Seiner Mutter Gisela Elsner, war, was man mit dem damaligen Ausdruck der Epoche ein „Fräuleinwunder“ nannte. Eine aparte und auffällige Erscheinung mit stark kajalgeschminkten Augen und einer riesigen schwarzen Perücke auf dem Kopf. Mit dem satirischen Gesellschafsroman „Die Riesenzwerge“ gelang ihr eine kurze Bekanntheit, aus der sie dann, drogen- und alkoholkrank, in den Orkus des Vergessens geriet.
Sie hat ihren Sohn stets als störende Last empfunden und hat schon während der Schwangerschaft versucht, ihn mit Wodkabesäufnissen und Faustschlägen auf den Bauch abzutreiben.
Eines Nachts verabschiedete sie sich knapp von ihm und verschwand im Aufzug.
„Ich war aufgestanden und hatte die leise Auseinandersetzung im Flur und den anschließenden Abgang mitbekommen: Zwei Koffer links und rechts in der Hand, ein schwarzes Kleid über der dünnen Figur, schwebte sie hinaus in das helle Lichtquadrat draußen im Gang und verschwand im Fahrstuhl gegenüber.
Der Fahrstuhl war wie ein Klumpen in die Tiefe des Universums gefallen, tief ins Unterbewusstsein, ohne je aufzuschlagen.
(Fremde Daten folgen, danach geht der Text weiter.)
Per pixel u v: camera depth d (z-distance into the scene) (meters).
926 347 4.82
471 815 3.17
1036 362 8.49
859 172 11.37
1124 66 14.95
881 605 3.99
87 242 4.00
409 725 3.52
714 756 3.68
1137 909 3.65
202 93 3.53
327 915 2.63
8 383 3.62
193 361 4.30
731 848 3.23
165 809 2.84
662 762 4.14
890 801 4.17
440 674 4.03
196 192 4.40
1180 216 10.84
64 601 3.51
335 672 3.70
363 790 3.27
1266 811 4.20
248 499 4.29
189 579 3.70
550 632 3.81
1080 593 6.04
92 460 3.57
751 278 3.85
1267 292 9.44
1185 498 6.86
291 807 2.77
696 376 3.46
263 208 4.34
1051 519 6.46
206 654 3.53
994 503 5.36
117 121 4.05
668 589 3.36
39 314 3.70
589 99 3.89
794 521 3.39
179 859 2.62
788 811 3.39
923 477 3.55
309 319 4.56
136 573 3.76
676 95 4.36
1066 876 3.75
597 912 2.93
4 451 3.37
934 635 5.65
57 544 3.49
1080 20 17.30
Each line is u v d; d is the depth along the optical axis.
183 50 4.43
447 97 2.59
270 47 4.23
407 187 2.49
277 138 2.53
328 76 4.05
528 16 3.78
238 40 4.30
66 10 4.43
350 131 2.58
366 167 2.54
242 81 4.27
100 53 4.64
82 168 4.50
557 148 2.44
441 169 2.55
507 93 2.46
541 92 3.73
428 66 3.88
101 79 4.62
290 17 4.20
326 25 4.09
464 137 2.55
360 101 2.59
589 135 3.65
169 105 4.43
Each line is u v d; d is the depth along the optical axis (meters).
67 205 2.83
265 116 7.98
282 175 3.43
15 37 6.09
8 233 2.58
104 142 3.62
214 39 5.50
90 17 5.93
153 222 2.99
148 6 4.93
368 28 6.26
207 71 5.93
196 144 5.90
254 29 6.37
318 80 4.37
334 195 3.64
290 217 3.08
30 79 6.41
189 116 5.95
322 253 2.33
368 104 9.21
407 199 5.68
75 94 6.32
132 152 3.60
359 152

Vielleicht stand ich deshalb manchmal als Vierjähriger nachts am Fenster und blickte hinaus wie ein einsamer Matrose, um auszuloten, an welchen Gestaden der Fahrstuhl meiner Mutter wohl ankam, und weil ich den Ton zu dem stummen Bild ihres Verschwindens suchte, durch den sich das in der Schwebe gehaltene Rätsel jener Nacht endlich lösen würde.“
Sein Vater, der verbittert einsehen muss, dass er als Schriftsteller erfolglos bleiben wird, lässt ihn in Berlin verwahrlosen.
Es sagt einiges über seine Eltern aus, wenn Roehler beschreibt, dass er Geborgenheit und so etwas wie menschliche Nähe und Liebe nur bei seinem Opa finden konnte, einem alten Nazi.
Sein Buch „Herkunft“ hat er selbst unter dem Titel „Quellen des Lebens“ mit Moritz Bleibtreu und Jürgen Vogel verfilmt.
Angesichts dieser Geschichten darf man sich über seine eigenen Eltern eigentlich gar nicht beklagen.
Ja, da hast Du auf jeden Fall recht.
Aber es gibt eine Menge Kinder, die wenn nicht mit körperlicher Gewalt, so doch mit anderer Form von Gewalt aufwachsen in Form von subtilen Manipulationen, Aggressionen und einem nervenzerfetzenden Perfektions- und Kontrollwahn.
Das Problem bei dem ganzen ist, dass bis auf die ganz wenigen – oben aufgeführten Beispiele – die es schaffen, ihre Situation zu reflektieren und sie in Produktivität zu verwandeln, abertausende kommen, die ihre erlittenen Verletzungen an ihren eigenen Kindern auslassen oder das Leben ihrer Mitmenschen vergiften.